■ TASK DIRECTIONS: Set down every line of the data below word for word, keeping each line's original language, characters, and order.

■ SUPPLIED INFORMATION:

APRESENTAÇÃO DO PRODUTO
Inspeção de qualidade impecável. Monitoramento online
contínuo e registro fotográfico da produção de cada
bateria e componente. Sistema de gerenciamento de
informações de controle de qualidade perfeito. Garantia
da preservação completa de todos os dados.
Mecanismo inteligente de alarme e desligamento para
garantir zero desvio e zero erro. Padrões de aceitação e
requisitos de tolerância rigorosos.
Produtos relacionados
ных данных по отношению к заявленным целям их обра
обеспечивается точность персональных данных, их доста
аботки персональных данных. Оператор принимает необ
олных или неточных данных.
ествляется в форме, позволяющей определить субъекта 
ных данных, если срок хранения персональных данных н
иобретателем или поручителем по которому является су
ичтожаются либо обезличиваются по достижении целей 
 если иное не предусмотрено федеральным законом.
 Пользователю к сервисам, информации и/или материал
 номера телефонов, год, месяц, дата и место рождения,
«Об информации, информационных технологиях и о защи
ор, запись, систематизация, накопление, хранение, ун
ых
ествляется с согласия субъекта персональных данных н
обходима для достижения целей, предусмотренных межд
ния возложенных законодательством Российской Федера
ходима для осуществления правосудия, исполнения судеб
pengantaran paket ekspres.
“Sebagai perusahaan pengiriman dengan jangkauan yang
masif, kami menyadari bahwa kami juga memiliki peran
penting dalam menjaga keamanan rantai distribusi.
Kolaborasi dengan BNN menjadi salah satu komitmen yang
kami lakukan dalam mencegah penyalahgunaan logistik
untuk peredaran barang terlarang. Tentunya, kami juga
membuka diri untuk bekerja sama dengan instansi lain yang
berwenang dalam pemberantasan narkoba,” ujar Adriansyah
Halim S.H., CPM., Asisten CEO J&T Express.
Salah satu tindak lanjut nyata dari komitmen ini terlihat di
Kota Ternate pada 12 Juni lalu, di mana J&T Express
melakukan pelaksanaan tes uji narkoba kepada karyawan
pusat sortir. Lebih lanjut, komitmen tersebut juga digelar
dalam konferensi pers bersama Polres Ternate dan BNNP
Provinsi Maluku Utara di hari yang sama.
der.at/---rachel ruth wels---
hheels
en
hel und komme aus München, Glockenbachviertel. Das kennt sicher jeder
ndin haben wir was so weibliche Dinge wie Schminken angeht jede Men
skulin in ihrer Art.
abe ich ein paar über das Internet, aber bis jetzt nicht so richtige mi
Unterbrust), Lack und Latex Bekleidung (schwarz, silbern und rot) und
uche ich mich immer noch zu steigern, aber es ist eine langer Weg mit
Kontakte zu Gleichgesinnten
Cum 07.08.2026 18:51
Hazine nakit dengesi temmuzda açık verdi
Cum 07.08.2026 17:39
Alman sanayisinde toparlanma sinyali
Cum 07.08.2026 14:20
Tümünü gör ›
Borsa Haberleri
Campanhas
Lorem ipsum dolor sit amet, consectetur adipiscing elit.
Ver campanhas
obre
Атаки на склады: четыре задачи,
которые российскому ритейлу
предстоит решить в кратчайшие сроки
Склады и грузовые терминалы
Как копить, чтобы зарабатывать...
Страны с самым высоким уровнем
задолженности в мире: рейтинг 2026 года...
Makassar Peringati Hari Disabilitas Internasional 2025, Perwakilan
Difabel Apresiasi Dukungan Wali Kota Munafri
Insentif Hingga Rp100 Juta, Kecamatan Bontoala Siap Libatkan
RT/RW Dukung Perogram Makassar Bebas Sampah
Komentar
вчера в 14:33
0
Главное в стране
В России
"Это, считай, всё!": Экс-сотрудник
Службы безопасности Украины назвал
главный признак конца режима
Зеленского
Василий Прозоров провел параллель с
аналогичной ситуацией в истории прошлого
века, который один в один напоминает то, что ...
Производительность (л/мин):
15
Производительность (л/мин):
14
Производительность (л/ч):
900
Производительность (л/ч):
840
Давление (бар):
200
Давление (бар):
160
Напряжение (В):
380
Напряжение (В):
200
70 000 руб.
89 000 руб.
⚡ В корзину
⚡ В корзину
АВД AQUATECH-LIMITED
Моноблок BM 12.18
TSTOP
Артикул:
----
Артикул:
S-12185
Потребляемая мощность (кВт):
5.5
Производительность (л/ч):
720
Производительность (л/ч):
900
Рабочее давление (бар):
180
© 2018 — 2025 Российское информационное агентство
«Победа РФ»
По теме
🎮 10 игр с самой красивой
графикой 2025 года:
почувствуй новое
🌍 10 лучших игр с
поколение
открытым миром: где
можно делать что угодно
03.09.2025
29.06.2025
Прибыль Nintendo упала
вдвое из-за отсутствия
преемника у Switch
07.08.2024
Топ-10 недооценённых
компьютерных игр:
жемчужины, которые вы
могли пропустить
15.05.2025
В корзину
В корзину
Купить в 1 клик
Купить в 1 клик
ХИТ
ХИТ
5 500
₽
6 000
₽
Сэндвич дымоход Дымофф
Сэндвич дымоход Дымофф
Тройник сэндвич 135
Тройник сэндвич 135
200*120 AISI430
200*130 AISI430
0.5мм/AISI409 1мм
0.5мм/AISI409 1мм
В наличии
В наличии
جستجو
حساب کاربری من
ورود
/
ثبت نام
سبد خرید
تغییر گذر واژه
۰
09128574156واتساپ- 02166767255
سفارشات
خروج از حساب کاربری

■ TASK ANSWER:
APRESENTAÇÃO DO PRODUTO
Inspeção de qualidade impecável. Monitoramento online
contínuo e registro fotográfico da produção de cada
bateria e componente. Sistema de gerenciamento de
informações de controle de qualidade perfeito. Garantia
da preservação completa de todos os dados.
Mecanismo inteligente de alarme e desligamento para
garantir zero desvio e zero erro. Padrões de aceitação e
requisitos de tolerância rigorosos.
Produtos relacionados
ных данных по отношению к заявленным целям их обра
обеспечивается точность персональных данных, их доста
аботки персональных данных. Оператор принимает необ
олных или неточных данных.
ествляется в форме, позволяющей определить субъекта 
ных данных, если срок хранения персональных данных н
иобретателем или поручителем по которому является су
ичтожаются либо обезличиваются по достижении целей 
 если иное не предусмотрено федеральным законом.
 Пользователю к сервисам, информации и/или материал
 номера телефонов, год, месяц, дата и место рождения,
«Об информации, информационных технологиях и о защи
ор, запись, систематизация, накопление, хранение, ун
ых
ествляется с согласия субъекта персональных данных н
обходима для достижения целей, предусмотренных межд
ния возложенных законодательством Российской Федера
ходима для осуществления правосудия, исполнения судеб
pengantaran paket ekspres.
“Sebagai perusahaan pengiriman dengan jangkauan yang
masif, kami menyadari bahwa kami juga memiliki peran
penting dalam menjaga keamanan rantai distribusi.
Kolaborasi dengan BNN menjadi salah satu komitmen yang
kami lakukan dalam mencegah penyalahgunaan logistik
untuk peredaran barang terlarang. Tentunya, kami juga
membuka diri untuk bekerja sama dengan instansi lain yang
berwenang dalam pemberantasan narkoba,” ujar Adriansyah
Halim S.H., CPM., Asisten CEO J&T Express.
Salah satu tindak lanjut nyata dari komitmen ini terlihat di
Kota Ternate pada 12 Juni lalu, di mana J&T Express
melakukan pelaksanaan tes uji narkoba kepada karyawan
pusat sortir. Lebih lanjut, komitmen tersebut juga digelar
dalam konferensi pers bersama Polres Ternate dan BNNP
Provinsi Maluku Utara di hari yang sama.
der.at/---rachel ruth wels---
hheels
en
hel und komme aus München, Glockenbachviertel. Das kennt sicher jeder
ndin haben wir was so weibliche Dinge wie Schminken angeht jede Men
skulin in ihrer Art.
abe ich ein paar über das Internet, aber bis jetzt nicht so richtige mi
Unterbrust), Lack und Latex Bekleidung (schwarz, silbern und rot) und
uche ich mich immer noch zu steigern, aber es ist eine langer Weg mit
Kontakte zu Gleichgesinnten
Cum 07.08.2026 18:51
Hazine nakit dengesi temmuzda açık verdi
Cum 07.08.2026 17:39
Alman sanayisinde toparlanma sinyali
Cum 07.08.2026 14:20
Tümünü gör ›
Borsa Haberleri
Campanhas
Lorem ipsum dolor sit amet, consectetur adipiscing elit.
Ver campanhas
obre
Атаки на склады: четыре задачи,
которые российскому ритейлу
предстоит решить в кратчайшие сроки
Склады и грузовые терминалы
Как копить, чтобы зарабатывать...
Страны с самым высоким уровнем
задолженности в мире: рейтинг 2026 года...
Makassar Peringati Hari Disabilitas Internasional 2025, Perwakilan
Difabel Apresiasi Dukungan Wali Kota Munafri
Insentif Hingga Rp100 Juta, Kecamatan Bontoala Siap Libatkan
RT/RW Dukung Perogram Makassar Bebas Sampah
Komentar
вчера в 14:33
0
Главное в стране
В России
"Это, считай, всё!": Экс-сотрудник
Службы безопасности Украины назвал
главный признак конца режима
Зеленского
Василий Прозоров провел параллель с
аналогичной ситуацией в истории прошлого
века, который один в один напоминает то, что ...
Производительность (л/мин):
15
Производительность (л/мин):
14
Производительность (л/ч):
900
Производительность (л/ч):
840
Давление (бар):
200
Давление (бар):
160
Напряжение (В):
380
Напряжение (В):
200
70 000 руб.
89 000 руб.
⚡ В корзину
⚡ В корзину
АВД AQUATECH-LIMITED
Моноблок BM 12.18
TSTOP
Артикул:
----
Артикул:
S-12185
Потребляемая мощность (кВт):
5.5
Производительность (л/ч):
720
Производительность (л/ч):
900
Рабочее давление (бар):
180
© 2018 — 2025 Российское информационное агентство
«Победа РФ»
По теме
🎮 10 игр с самой красивой
графикой 2025 года:
почувствуй новое
🌍 10 лучших игр с
поколение
открытым миром: где
можно делать что угодно
03.09.2025
29.06.2025
Прибыль Nintendo упала
вдвое из-за отсутствия
преемника у Switch
07.08.2024
Топ-10 недооценённых
компьютерных игр:
жемчужины, которые вы
могли пропустить
15.05.2025
В корзину
В корзину
Купить в 1 клик
Купить в 1 клик
ХИТ
ХИТ
5 500
₽
6 000
₽
Сэндвич дымоход Дымофф
Сэндвич дымоход Дымофф
Тройник сэндвич 135
Тройник сэндвич 135
200*120 AISI430
200*130 AISI430
0.5мм/AISI409 1мм
0.5мм/AISI409 1мм
В наличии
В наличии
جستجو
حساب کاربری من
ورود
/
ثبت نام
سبد خرید
تغییر گذر واژه
۰
09128574156واتساپ- 02166767255
سفارشات
خروج از حساب کاربری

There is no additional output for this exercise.